Comparative example 1:
model of microchannel reactor, silicon carbide reactor model CSD1005
(1) Preparation of material a mixed solution: dissolving 50.3g (0.235mol) of 2- (6-methoxy-2-naphthyl) propionaldehyde (solid) in 300mL of sec-butyl alcohol (the mass-volume ratio is 1:6.0), placing the solution in a raw material tank A (the bottom of the raw material tank is connected with a corresponding feeding pipeline of a micro-channel through a valve), stirring and dissolving, and then placing the solution at a low temperature for later use;
(2) preparing a material B mixed solution: the mass fraction is 30 percent of H2O220.0g (0.586mol, 1:2.5 mol), adding 30mL of water, stirring and diluting to prepare H with the mass fraction of 12%2O2Adding acetic acid into the aqueous solution at room temperature to adjust the pH value to be 4.0-5.0, wherein the total volume of the solution is 50 mL. Placing the mixture in a raw material tank B (the bottom of the raw material tank is connected with a corresponding feeding pipeline of the micro-channel through a valve), stirring and dissolving the mixture, and then placing the mixture at a low temperature for later use;
(3) 22.0g of sodium thiosulfate (the mass ratio of the oxidizing agent to the sodium thiosulfate is 1:1.1) is dissolved in 176mL of water (the mass-to-volume ratio of the sodium thiosulfate to the water is 1:8), and the solution is placed at the outlet of the microchannel reactor and is continuously stirred.

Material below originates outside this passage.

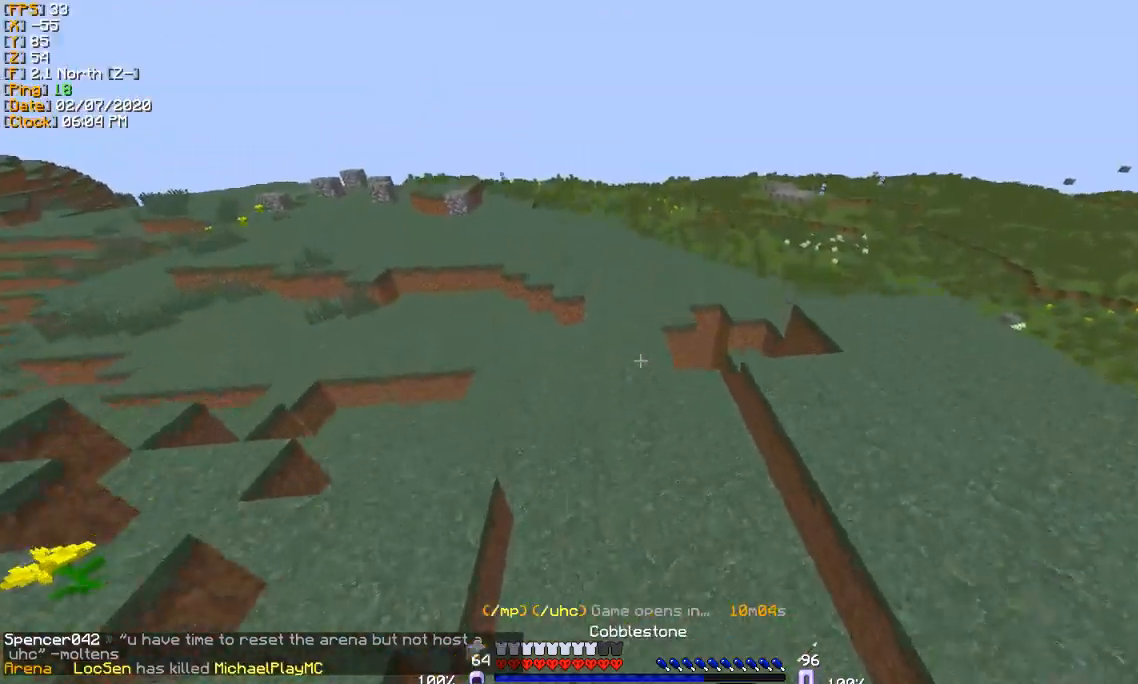
{"keys": ["w"], "events": []}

(4) Opening a valve at the bottom of a raw material tank, respectively conveying a material A mixed solution in the raw material tank A and a material B mixed solution in the raw material tank B through a digital display metering pump, setting for 6 minutes, finishing feeding, setting a flow rate of 50mL/min in the raw material tank A and a flow rate of 8mL/min in the raw material tank B through the metering pump, simultaneously conveying the two materials to a micro-channel reactor for reaction by using a feeding pump according to the set flow rates, keeping the reaction for 60s in a channel, controlling the temperature of the micro-channel reactor to be 0-30 ℃ through an ice water heat exchanger outside, adjusting the pressure to be 0.15-0.3 Mpa, and introducing the reacted materials into a sodium thiosulfate solution in a stirring state for quenching reaction. Introducing the quenched materials into a transfer reaction container for standing and liquid separation; after 0.5h, liquid separation is carried out, 200mL of drinking water is added to the organic phase after liquid separation, 2.0mol/L potassium hydroxide is used for adjusting the pH of the solution to 9-10, stirring is carried out for 1 h, standing and liquid separation are carried out, liquid separation is carried out after 0.5h, 2.0mol/L hydrochloric acid is used for adjusting the pH to 3-4, stirring is carried out for 1 h, suction filtration and vacuum drying are carried out until the weight is constant, and 27.5g of (+/-) -2- (6-methoxy-2-naphthyl) propionic acid solid is obtained, the yield is 50.86%, and the purity is 89.31% by high performance liquid chromatography.
Comparative example 2:
model of microchannel reactor, silicon carbide reactor model CSD1005
(1) Preparing a material A mixed solution, namely dissolving 50.5g (0.236mol) of 2- (6-methoxy-2-naphthyl) propionaldehyde (solid) by 300ml of isopropanol (the mass-volume ratio is 1:6.0), placing the solution into a raw material tank A (the bottom of the raw material tank is connected with a corresponding feeding pipeline of a micro-channel through a valve), stirring and dissolving the solution, and placing the solution at a low temperature for later use;
(2) preparing a material B mixed solution: 41.01g of KMnO4(0.259mol, 1:1.1 mol), adding 300.0g of water, stirring and diluting to prepare KMnO with the mass fraction of 12%4Adding potassium dihydrogen phosphate into the aqueous solution at room temperature to adjust the pH value to 5.0-6.0, wherein the total volume of the solution is 350 ml. Placing the mixture in a raw material tank B (the bottom of the raw material tank is connected with a corresponding feeding pipeline of the micro-channel through a valve), stirring and dissolving the mixture, and then placing the mixture at a low temperature for later use;
(3) 45.1g of sodium thiosulfate (the mass ratio of the oxidizing agent to the sodium thiosulfate is 1:1.1) is dissolved in 450mL of water (the mass-volume ratio of the sodium thiosulfate to the water is 1:10), and the solution is placed at the outlet of the microchannel reactor and is continuously stirred.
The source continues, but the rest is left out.